Júlia e Chico se conheceram por meio de Rodrigo Garcia, “padrinho da turma”.

— Ela fez um teste para uma banda que eu tinha em São Pedro da Serra, a Nó Cego, e passou a tocar com a gente. Nessa época, a galera do Chicão acampava no sítio do Alex (Merlino, que morou com Cássia e Eugênia quando Chicão nasceu) e todo mundo acabou se conhecendo — conta Rodrigo.

Algumas músicas do CD foram gravadas neste cenário, com produção, literalmente, caseira.

— Gravamos num lugar que tem um silêncio enorme. Deixamos as portas do chalé abertas, então algumas músicas têm som de grilo, de chuva. Deixamos essas interferências aparentes — conta Rodrigo, que finalizou o trabalho no Rio.
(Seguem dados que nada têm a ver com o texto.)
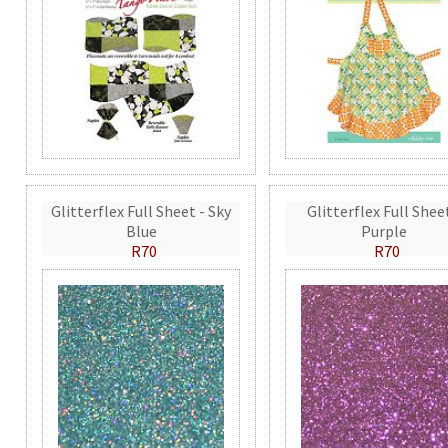
Glitterflex Full Sheet - Sky
Glitterflex Full Shee
Blue
Purple
R70
R70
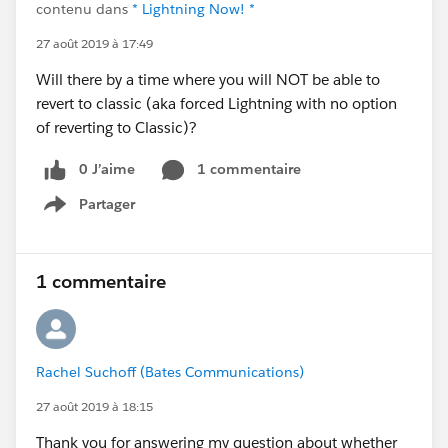
contenu dans
* Lightning Now! *
27 août 2019 à 17:49
Will there by a time where you will NOT be able to
revert to classic (aka forced Lightning with no option
of reverting to Classic)?
0 J’aime
1 commentaire
Partager
Show menu
1 commentaire
Rachel Suchoff (Bates Communications)
27 août 2019 à 18:15
Thank you for answering my question about whether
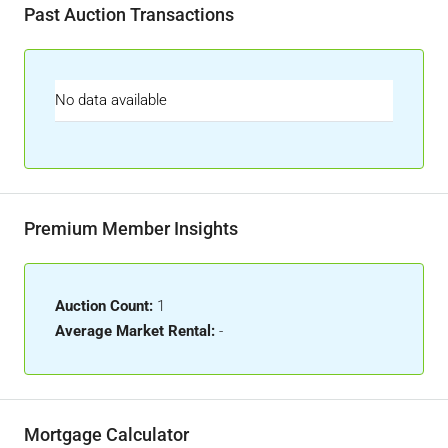
Past Auction Transactions
No data available
Premium Member Insights
Auction Count:
1
Average Market Rental:
-
Mortgage Calculator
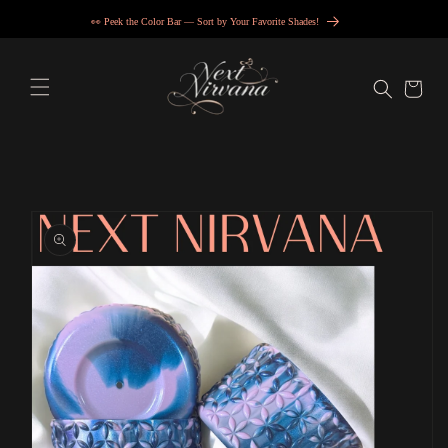
Skip to
💖 Get in, we’re accessorizing… VIP style.
content
Cart
Skip to
product
information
O CD sai pelo selo Porangareté, de Rodrigo, Chico e Eugênia. Os três cuidam dos direitos autorais de Cássia (uma parte é da Universal) e, de um ano para cá, decidiram “se aventurar”, como diz Eugênia, e apostar em novos nomes da MPB. O DVD “Júlia Vargas e os Barnabés” e o disco de Carlos Posada são alguns dos projetos. Os três estão envolvidos ainda na programação do “Rock in Rio’’, que terá uma homenagem a Cássia, com a antiga banda dela no palco. Chico aprovou o repertório e sugeriu o nome de Júlia entre as participações. Eugênia explica o que será.

— Desde que a Cássia morreu, sempre foi um sonho reunir a banda. Mas nunca conseguimos conciliar agendas. Desta vez, a ideia partiu dos músicos. Vai ser emocionante — prevê Eugênia, que só tem um lamento: — O Chico não quis participar de jeito nenhum.